Ron Heifetz, a Harvard professor says that it is not change itself that disturbs people; it is the loss that accompanies change. With change, stability is lost; relationship to one’s perceived reality and identity can disappear. Who you are now is different than who you were just moments ago. You can’t not be affected by what you invite into your reality. That can sound pretty daunting, but is actually just part and parcel to being human!
As you embark on the possibility of considering that maybe you could create what you say you want, you face fashioning a world that doesn’t yet exist. There is madness to being in this world, facing reality every day, to find only that what you had once perceived as real wasn’t real at all. You made it up to support and validate tribal truths”your family, your company’s or community’s beliefs”those that they made up, too. Trying to stay within the confines of a reality that no longer exists for you is impossible, just as it would be madness to try to remain enthralled with a magician’s magic once you know how the trick is done. Change happens to us and change happens because we choose to change.
In Vancouver, Canada this week, I sat with a group of women “ all successful financial consultants, who are doing their best to make a living for themselves and their families. My associate, Magi, and I were invited in by their Director of Training, Harry, to see what was missing in the company that if it were present would create more empowerment for these women. As wise as Harry is and as much as he "gets" these women, I’m not sure he is fully prepared for what is transpiring as a result of this meeting.
What Harry wanted, I believe, was to give these women an opportunity to be more effective in their career, make more money and have more fun doing it. What showed up in the room of seven participants and two facilitators was far more engaging. What showed up was deep disappointment and discontent in the fact that there are no women managers or directors in this company “ there never have been, and from the perspective of these women, there never will be. These women expected to get another "talk" on how to be better consultants. Neither Harry nor these women were ready for the change that may be coming their way.
The dialog emerged from three questions: 1) What is the quality of the experience of having what you say you want? 2) What would you need to shift in order to have that happen? And, 3) what are you willing to practice in order to facilitate the shift and generate what you are wanting? Each question is oriented toward empowering each woman to identify her truth as well as her willingness to fully step into generating her results.
From the first question, each woman felt into the qualities of peace and fulfillment, the confidence and competence, the lightness and fun of having what they say they want. Hearing question two, they became reticent to answer and fell into an anxious silence. There was a mix of "what am I responsible for in my profession" and "what is the company responsible for in providing what I need? This is where the conversation got juicy. Where most conversations can go to blaming or shaming “ it’s the company’s responsibility or it’s my responsibility; as transformational coaches we view it as a both, and. It’s the relationship between the company and the women and both are responsible to that relationship. Both are accountable for the evolution of the relationship to its fullest potentiality.
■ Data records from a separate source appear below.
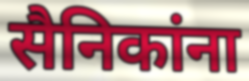
सैनिकांना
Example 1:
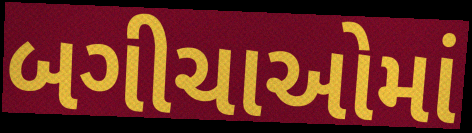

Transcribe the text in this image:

બગીચાઓમાં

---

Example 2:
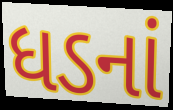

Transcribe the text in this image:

ધડનાં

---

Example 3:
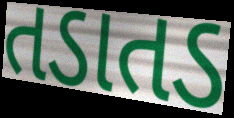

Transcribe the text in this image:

તડાતડ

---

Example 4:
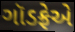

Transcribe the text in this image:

ગૉડફ્રેએ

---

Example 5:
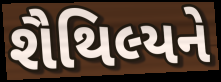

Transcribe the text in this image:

શૈથિલ્યને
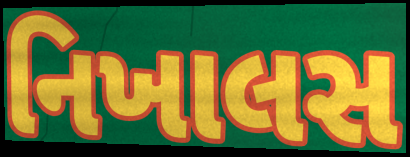
નિખાલસ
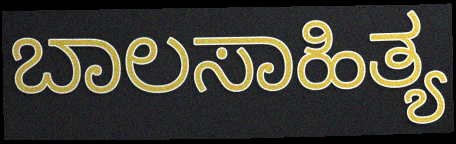
ಬಾಲಸಾಹಿತ್ಯ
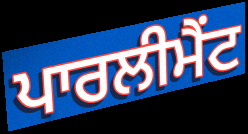
ਪਾਰਲੀਮੈਂਟ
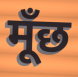
मूँछ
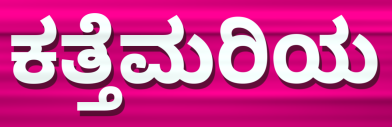
ಕತ್ತೆಮರಿಯ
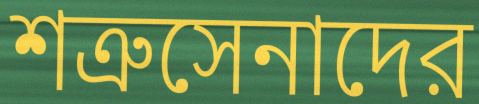
শত্রুসেনাদের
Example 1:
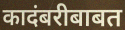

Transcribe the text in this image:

कादंबरीबाबत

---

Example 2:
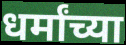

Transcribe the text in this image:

धर्मांच्या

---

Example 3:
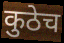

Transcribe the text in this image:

कुठेच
In the current paradigm where the quality of the experience is of being disempowered, and disenfranchised, these women feel powerless and hopeless to make a change within this organization. What these women are living with is a dilemma. On the one hand they are showered with praise because of the successful relationships they build with their clients. On the other hand they are treated as second rate citizens not good enough for cultivating successful relationships as managers and directors. What’s up with that?
As facilitators of this conversation, our job was to cultivate awareness around how we be in relation to our circumstances, that have them be how they be. How are these women unknowingly participating in their own self-deprecation and belittlement? What beliefs and interpretations do they carry that activate submission of their own personal power? In what ways are they seeking approval from others, when it may be most effective to seek approval from themselves? In other words, in what ways could they be disempowering themselves and having it look like that disempowerment is coming from others? Again, this isn’t a conscious process, but one that has evolved over hundreds, if not thousands of years. By shifting the conversation from one based on discrimination and marginalization to one based on something far more foundational to our human processes we can discover incredible potential in just being and being present to the dialog within the company.
Harry, being essentially the only male director who "gets" these women has thrown his hat into an arena that will potentially shift the dynamics and the way this company relates to women and to gender issues. He has a lot at stake now “ to continue to follow through with these women and their development, and also to potentially facilitate this transition to equanimity and balanced distribution of power for both men and women.
When there’s something at stake there is a potential for change and for loss, as Ron Heifetz claims. This company is on the verge of a loss of innocence because of these seven women who are willing to embark on shifting their own current paradigm of themselves and their company. This is an essential and critical moment in the life of these women and this company, without which they will continue to struggle and settle for less than full fulfillment of their potential. We are saddened when a rose wilts before it expands into its full bloom. So be it with anything less than the full flourishing of every one of these women, with their company, and with every individual on this planet.